===== DOCUMENT PASSAGE =====

Final Death of Nasserism

BY JOHN FEEHERY
Reprinted from TheFeeheryTheory.com

Gamal Abdel Nasser died in 1970, but Nasserism, the philosophy he founded, will finally die out in 2012.

Nasser, a charismatic and forceful President of Egypt, was the first Arab leader to meld militarism with socialism to create a new kind of modern governance in the Arab world.

Nasser’s exploits were legendary. Overthrowing the Egyptian monarchy. Creating the United Arab Republic. Seizing the Suez Canal. Attacking and losing to Israel.

He died of a heart attack, not by assassination. His successor, Anwar Sadat was not so lucky. After Sadat concluded a peace treaty with Israel, he was assassinated. Sadat’s successor, Hosni Mubarak, will probably be executed sometime this year (just a guess).

Nasser kept and his successors in Egypt all shared one enemy: Radical Islam. Islamists tried to kill Nasser, they did kill Sadat, and they tried repeatedly to kill Mubarak.

Saddam Hussein, Muammar Gaddafi, and the Assad family (father Hafez and son Bashar), shared the same set of beliefs and the same enemies.

Hussein and the Assads embraced the same Ba’athism philosophy which means it supported Arab nationalism, Arab socialism, and Pan-Arabism. What it didn’t support was radical Islamic movements, like the Muslim Brotherhood, Al Qaeda, or the Iranian Revolution.

Most of these leaders tried to keep the radical Islamists at bay. And if they could, they used brutal techniques to do so.

Undoubtedly, the Syrian regime hated Israel, as did the Gaddafi regime, and the Saddam Hussein regime. And undoubtedly, they supported terrorist groups that sought to attack that hated enemy.

But all of these regimes tried first to use force to bring the various tribes and religious sects within their country’s border. They were inspired not by the Iranian revolution, which they saw as a Persian threat, but by the example of Gamal Nassar.

===== RECORDED DATA =====

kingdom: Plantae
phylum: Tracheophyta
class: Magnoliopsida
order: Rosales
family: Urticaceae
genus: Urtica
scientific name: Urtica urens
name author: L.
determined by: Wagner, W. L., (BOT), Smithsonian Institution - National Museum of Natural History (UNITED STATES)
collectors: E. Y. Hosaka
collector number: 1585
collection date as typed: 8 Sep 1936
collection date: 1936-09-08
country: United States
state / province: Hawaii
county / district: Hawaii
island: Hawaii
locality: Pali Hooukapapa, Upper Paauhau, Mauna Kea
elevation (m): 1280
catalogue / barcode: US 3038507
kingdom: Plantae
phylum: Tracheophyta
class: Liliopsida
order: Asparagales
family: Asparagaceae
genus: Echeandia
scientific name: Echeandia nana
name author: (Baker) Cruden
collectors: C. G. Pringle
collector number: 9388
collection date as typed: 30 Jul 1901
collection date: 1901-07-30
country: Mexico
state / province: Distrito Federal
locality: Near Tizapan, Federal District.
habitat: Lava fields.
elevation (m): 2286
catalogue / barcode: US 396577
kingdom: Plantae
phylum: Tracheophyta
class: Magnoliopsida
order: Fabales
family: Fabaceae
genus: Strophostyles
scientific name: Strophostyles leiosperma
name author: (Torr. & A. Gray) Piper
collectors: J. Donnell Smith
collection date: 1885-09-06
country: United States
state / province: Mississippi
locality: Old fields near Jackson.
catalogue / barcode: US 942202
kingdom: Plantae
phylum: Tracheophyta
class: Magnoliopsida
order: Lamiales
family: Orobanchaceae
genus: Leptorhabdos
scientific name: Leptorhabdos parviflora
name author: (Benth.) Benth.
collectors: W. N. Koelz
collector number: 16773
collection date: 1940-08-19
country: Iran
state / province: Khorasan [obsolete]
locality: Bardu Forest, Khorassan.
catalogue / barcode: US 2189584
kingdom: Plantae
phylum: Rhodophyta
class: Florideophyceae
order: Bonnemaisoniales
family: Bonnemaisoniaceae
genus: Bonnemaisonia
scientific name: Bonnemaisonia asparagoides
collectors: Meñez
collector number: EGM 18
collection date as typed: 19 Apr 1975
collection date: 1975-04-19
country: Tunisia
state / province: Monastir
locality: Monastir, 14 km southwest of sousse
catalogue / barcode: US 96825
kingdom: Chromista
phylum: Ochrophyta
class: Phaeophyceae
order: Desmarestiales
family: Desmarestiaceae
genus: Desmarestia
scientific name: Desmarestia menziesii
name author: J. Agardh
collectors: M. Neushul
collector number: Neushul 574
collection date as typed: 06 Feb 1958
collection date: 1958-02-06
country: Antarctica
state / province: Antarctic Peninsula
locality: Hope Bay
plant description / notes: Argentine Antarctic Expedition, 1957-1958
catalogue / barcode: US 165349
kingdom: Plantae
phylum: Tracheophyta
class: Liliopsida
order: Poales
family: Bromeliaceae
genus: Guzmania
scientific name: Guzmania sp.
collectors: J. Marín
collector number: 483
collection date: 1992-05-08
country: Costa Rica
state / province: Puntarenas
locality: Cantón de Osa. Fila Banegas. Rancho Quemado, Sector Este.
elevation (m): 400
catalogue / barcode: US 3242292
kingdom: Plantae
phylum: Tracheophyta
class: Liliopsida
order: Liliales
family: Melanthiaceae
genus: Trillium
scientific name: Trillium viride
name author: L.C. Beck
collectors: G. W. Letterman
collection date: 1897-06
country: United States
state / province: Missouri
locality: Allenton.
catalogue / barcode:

=====

### PROBLEMS TO WORK ON
#1 List the exploits of Nasser that the article on Nasserism names.
#2 Rewrite the article on Nasserism from "Most of these" up to and including "that hated enemy.", putting "harsh" in place of "brutal".

### EXERCISE RESULTS
#1
- Overthrowing the Egyptian monarchy
- Creating the United Arab Republic
- Seizing the Suez Canal
- Attacking and losing to Israel

#2
Most of these leaders tried to keep the radical Islamists at bay. And if they could, they used harsh techniques to do so.

Undoubtedly, the Syrian regime hated Israel, as did the Gaddafi regime, and the Saddam Hussein regime. And undoubtedly, they supported terrorist groups that sought to attack that hated enemy.